4. Escola 1. Levantamento do acervo sonoro-musical. 19 e 20 de setembro, períodos da manhã e tarde.

19 de setembro. Levantamento do acervo sonoro-musical. Os arquivos estão em uma sala que funciona como almoxarifado, onde tem vários materiais e muitos livros. Não é a biblioteca, mas há muitos livros. Os materiais com música estão em estantes, nas prateleiras do meio e nas de baixo. As prateleiras são largas e os materiais ficam duas ou três filas, uma na frente da outra, de modo que só se pode ver a fila da frente. Na última prateleira de uma das estantes, a 10 cm do solo, estão CDs de música e CDs room misturados. O que está mais ordenado segundo sua categoria, é uma coleção de ciências, sobre seres vivos. Em três outras prateleiras, estão fitas de VHS (64 x 7), dispostas em duas fileiras, uma na frente da outra.

Os CDs encontrados foram: 1 CD de história: Chapeuzinho Vermelho 1 CD de história: Patinho Feio 1 CD de enciclopédia multimídia dos seres vivos dentro da capa do CD de um Fábio Júnior (o CD não foi encontrado). 1 CD Conta outra Vez, Lojas Americanas, BMG. Faixas com elenco teatral da Rádio Nacional e fundo musical de Zacarias e sua Orquestra. Produto exclusivo das lojas americanas. 236 1 CD As melhores músicas das novelas do SBT. As Pupilas do Senhor Reitor & Éramos seis. SBT/ Velas. 1 CD Angélica. Columbia. 1CD Sítio do Pica-pau Amarelo. Caçadas de Pedrinho. Sivad Editorial/Uol. 1CD com encarte/livro. Volta ao mundo em 80 músicas, vol. 2. Editora Europa. 1 CD Luz no meu caminho. Som Livre 1995. 1 CD diversos (copiado/compilado por usuário), Arca de Noé e Orquestra dos bichos. 1 CD Positivo Canta – Educação Infantil Nível I. Sob licença de Alma Sintética Produções Artísticas LTDA. Coletânea de músicas diversas, com temática infantil de vários álbuns que utilizam indistintamente arranjos sintetizados (principalmente nas músicas tradicionais, de roda) e acústicos. 2 CDs com 64 faixas da mesma música “mamãe é uma estrela”. (copiado/compilado por usuário). 1 CD chamado seleção 2, (copiado/compilado por usuário) com músicas de Renato Russo, Caetano Veloso, Raul Seixas, Lulu Santos e Skank.

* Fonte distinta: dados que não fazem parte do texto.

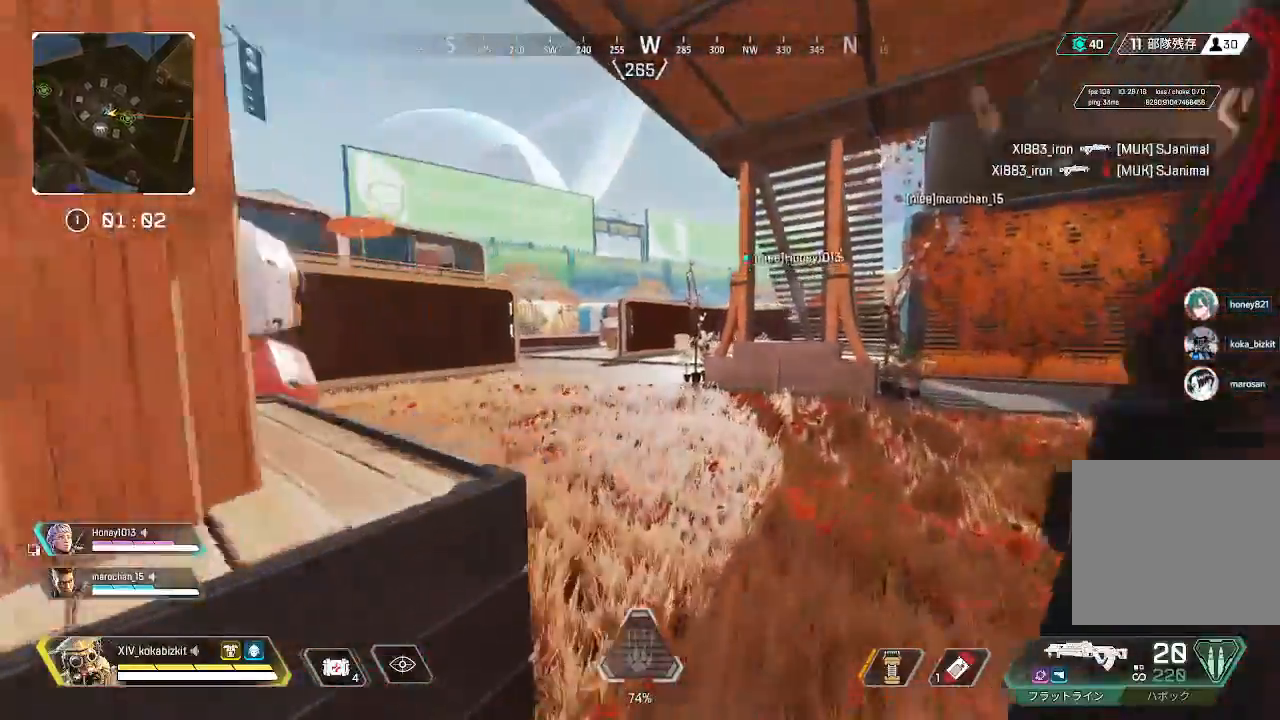
{"dt_ms": 500, "buttons": [], "left_stick": "up", "right_stick": "center", "events": []}
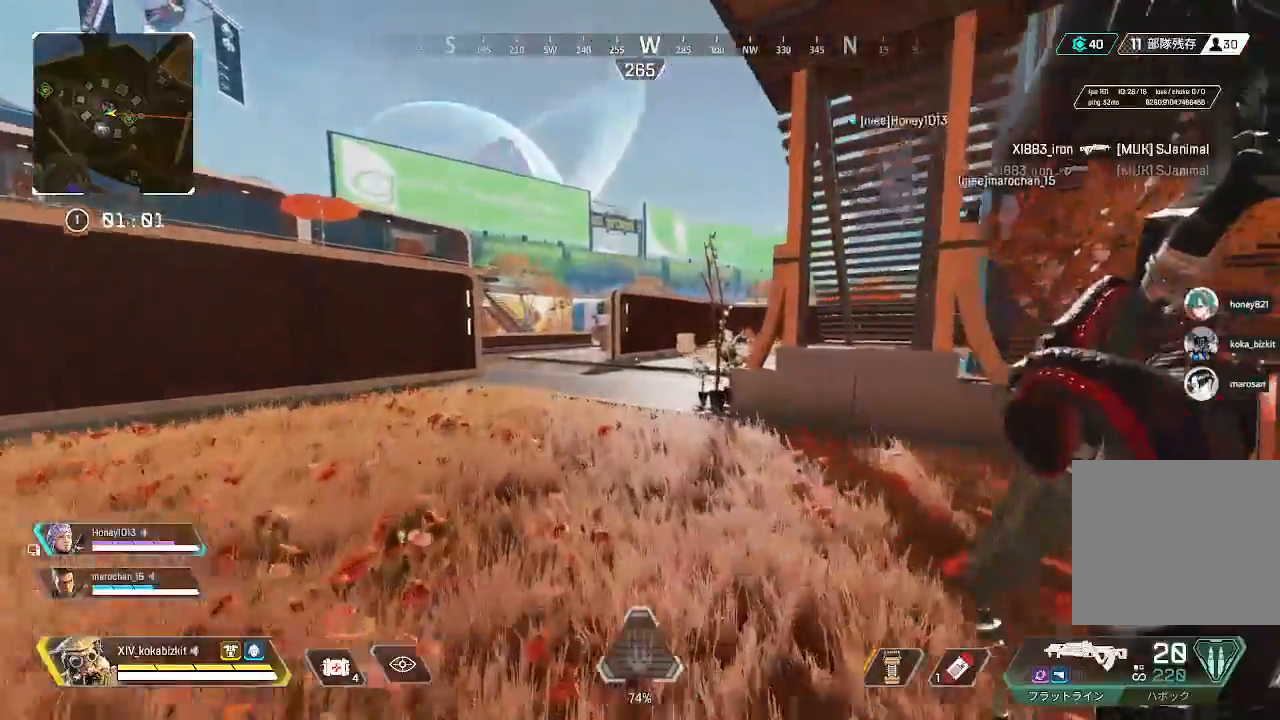
{"dt_ms": 500, "buttons": ["L1"], "left_stick": "up", "right_stick": "center"}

Vários CDs-room, de aulas do sistema apostilado, de games didáticos e de histórias infantis com sonorização digital. 1 CD Xuxa, Luz no meu coração. Avaliação: muitos CDs de música padronizada da indústria cultural, inclusive os apresentados como material didático. Muitos empregam timbres sintéticos imitando timbres acústicos. Nada confere um diferencial por tratar-se do material que há em uma escola. Durante o tempo em que estive no local ninguém entrou, o que indica que os materiais não são muito utilizados (repertório orientado pela mídia, validação pela indústria cultural e timbres sintéticos imitando timbres acústicos)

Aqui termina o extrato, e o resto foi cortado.